- Directed by: Linda-Maria Birbeck; Klas Karterud;
- Screenplay by: Anna Ehring
- Starring: Julius Grawin; Bill Hugg; Chatarina Larsson; Magnus Schmitz; Malte Legros Selander;
- Release date: 1 November 2016;
- Running time: 78 minutes
- Country: Sweden
- Language: Swedish
- Budget: 10,000,000kr

= Drakhjärta =

Drakhjärta is a Swedish family drama film released in 2016.

== Storyline ==
Nisse Berg is eleven years old and lives a "life of bad luck." His mother Sara is no longer alive. Before she died, she gave Nisse a lizard resembling an old, grumpy man, which Nisse names Harry.
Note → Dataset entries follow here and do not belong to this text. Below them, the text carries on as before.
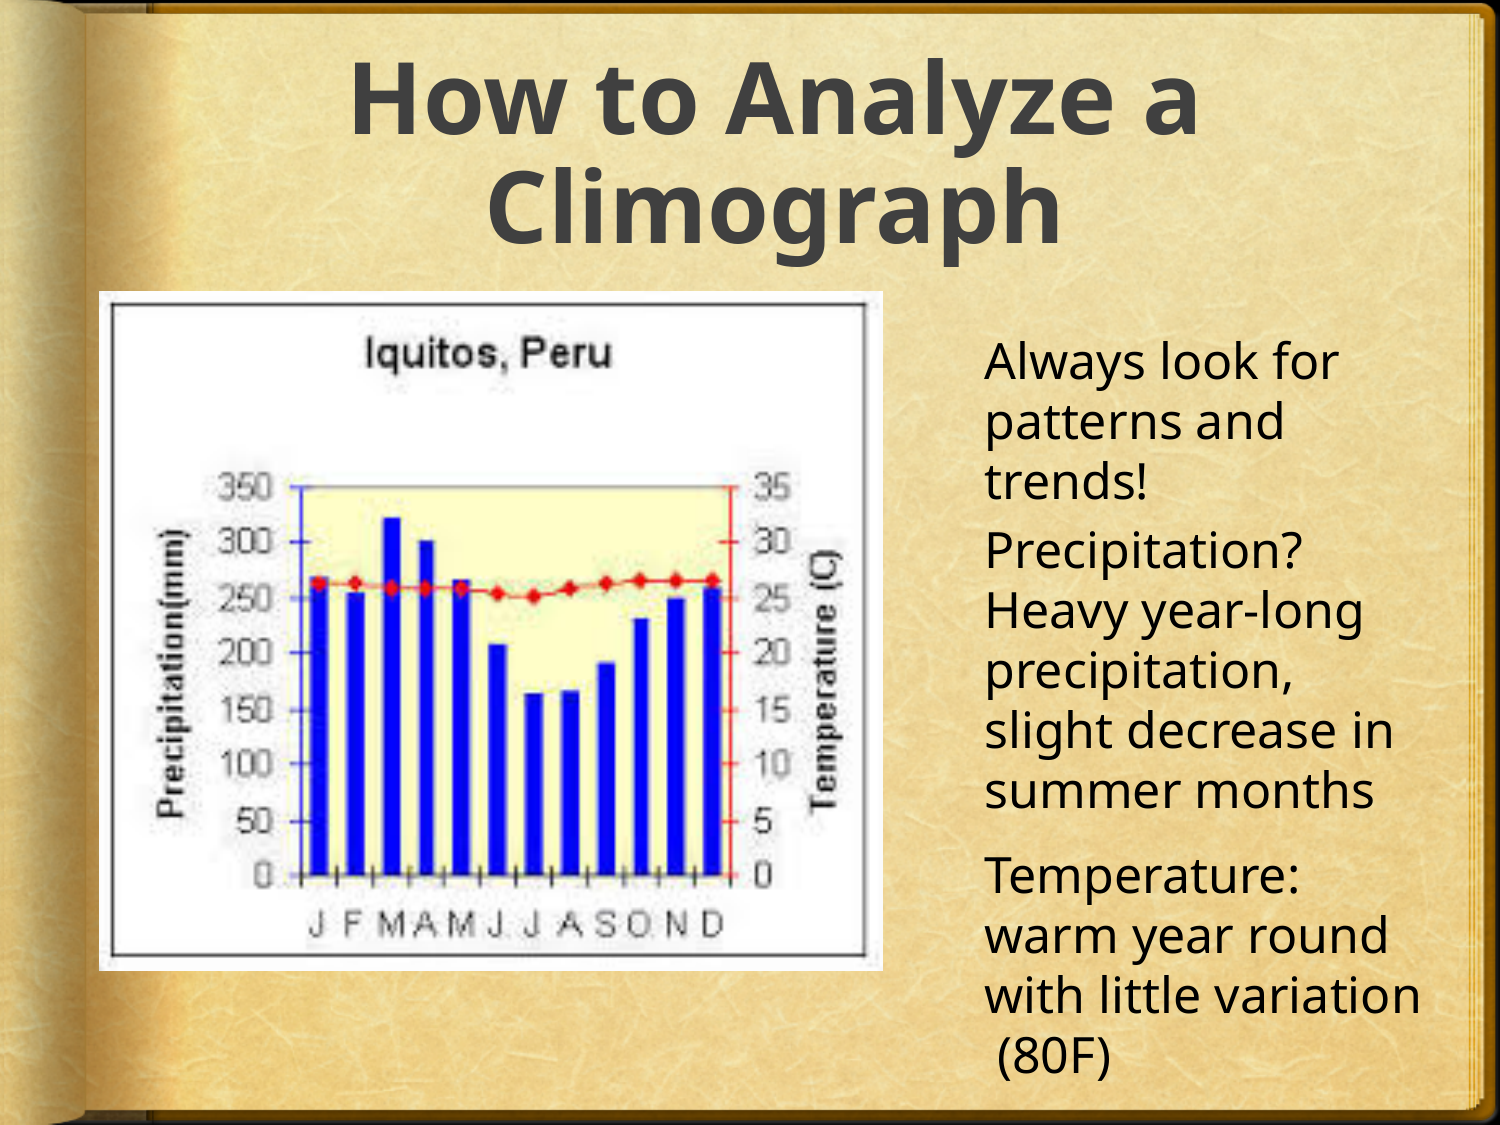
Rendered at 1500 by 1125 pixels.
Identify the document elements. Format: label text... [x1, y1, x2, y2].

text_box Precipitation? Heavy year-long precipitation, slight decrease in summer months [969, 511, 1447, 827]
title How to Analyze a Climograph [178, 45, 1372, 265]
picture [0, 0, 1500, 1125]
text_box Always look for patterns and trends! [969, 321, 1447, 511]
text_box Temperature: warm year round with little variation (80F) [969, 836, 1447, 1091]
One day, Harry starts talking. He claims to be a dragon, with a dragon heart, and wonders if Nisse wants one too. Drakhjärta is about trying to accept life as it is, being yourself, growing up, and changing while the rest of the world keeps going, despite the horrible things that have happened.

== Characters ==

- Julius Grawin as Tage
- Bill Hugg as Grandfather
- Chatarina Larsson as Grandmother
- Magnus Schmitz as Dad
- Malte Legros Selander as Nisse

== Reception ==
The film has received eight out of ten stars from IMDb based on six reviews as of January 2020.